With strong determination, she decided to come to America to be with her love Roger, my father. They met during the war, he in the American Army, she in the Royal Air Force. They built not only a life together but a home together. Mom hammering nails right alongside my dad. They lost the entire house and all it’s contents to a fire when we were out of state visiting. Mom had many trials and tribulations as many of us do but each time she picked her self up and kept on going.
After my father’s passing at the age of 47 she was so lost. Sis and I had to show her how to write out a check to pay a bill. Dad handled it all and even drove her everywhere until about a year before he died when she acquired her driver’s license. She was so naive in many ways.
Frank then came along and offered friendship, love and a sense of stability again. Their marriage eventually brought her to FL and lasted as long as her marriage to my dad. Frank passed in 2000.
So, she survived two husbands and eventually living independently for 12 years in her own home. As she aged, one of her many falls resulted in compressed vertebrae. They patched her up and she was fighting for her life again. A new knee a few years later was the reason she had to carry a card with her through airport security informing them of the metal she had in her body that would set off the Xray. Patched that up and only a few years after that when she moved to Royal Palms she fell again only to break her right femur. Each time she fell and it resulted in an injury, Parris and I felt it would most likely be the beginning of the end. But no! She was a fighter and at 92 years old recovered with a steel rod in her leg!

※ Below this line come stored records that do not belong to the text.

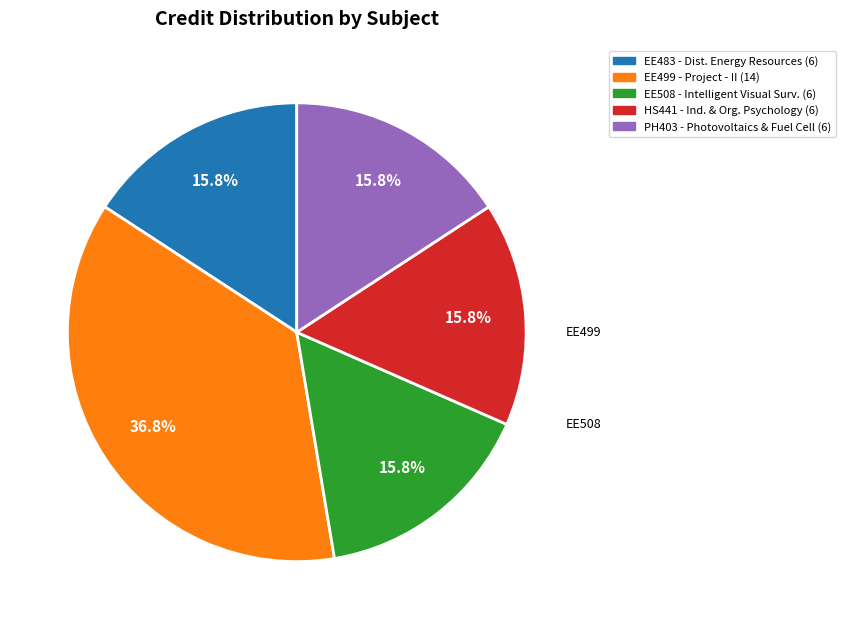

Which category has the biggest portion of the pie?

EE499 - Project - II (14)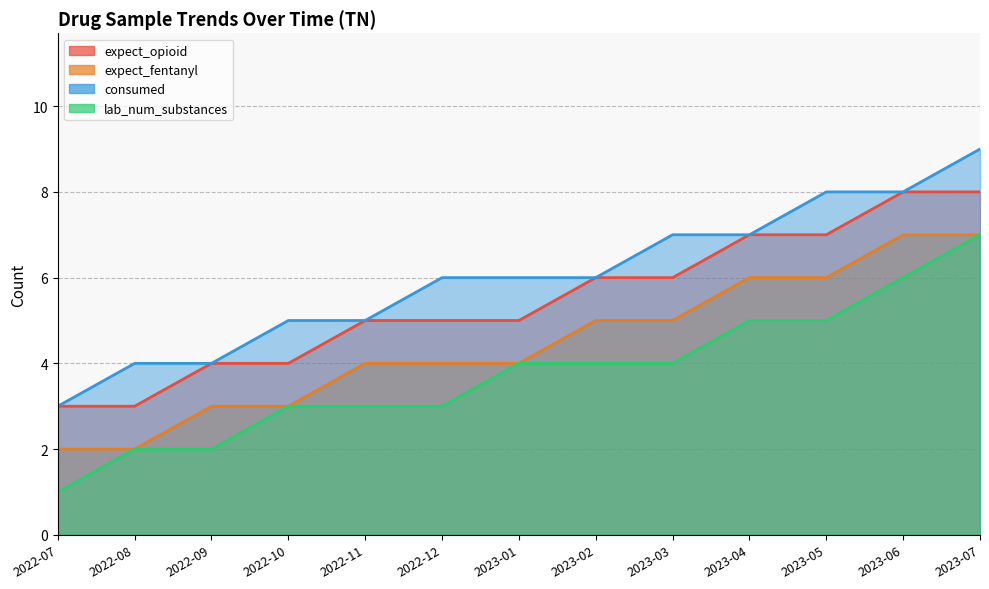

What is the difference between the consumed values at 2022-09 and 2023-02?

2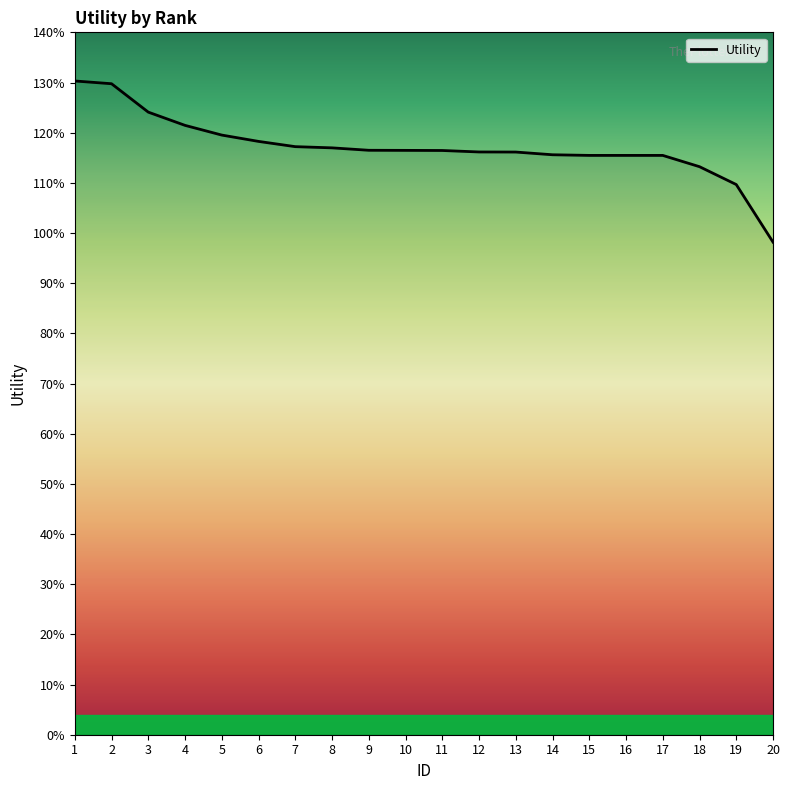

The chart shows a value of 1.1 at 18. True or false?

True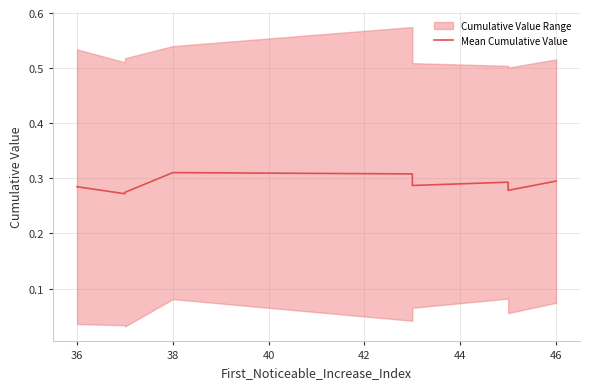

How many data points does each series have?

9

Even in January after a massive stroke, it appeared she might recover at least most of her abilities. Unfortunately, she began to deteriorate leading to very difficult dementia in the past few months. Her stroke exasperated an already congestive heart failure so common in someone who is over 90. The Dementia is a progressive and a mean disease. You watch your loved one lose their memory and control over their mind. But she fought again against the disease that was taking her mind.
I had never thought before writing this that she was a brave person, but reflecting on her life now, I do. I am at peace knowing that she has rejoined those who she loved and she is out of pain. I had prayed that when she was ready she would simply take a deep breath and go in her sleep and that is exactly what happened. I had hoped to see her once more and hug her and tell her I loved her but wasn’t able to. But she knows it. Her memory and mother’s love will live on within me forever.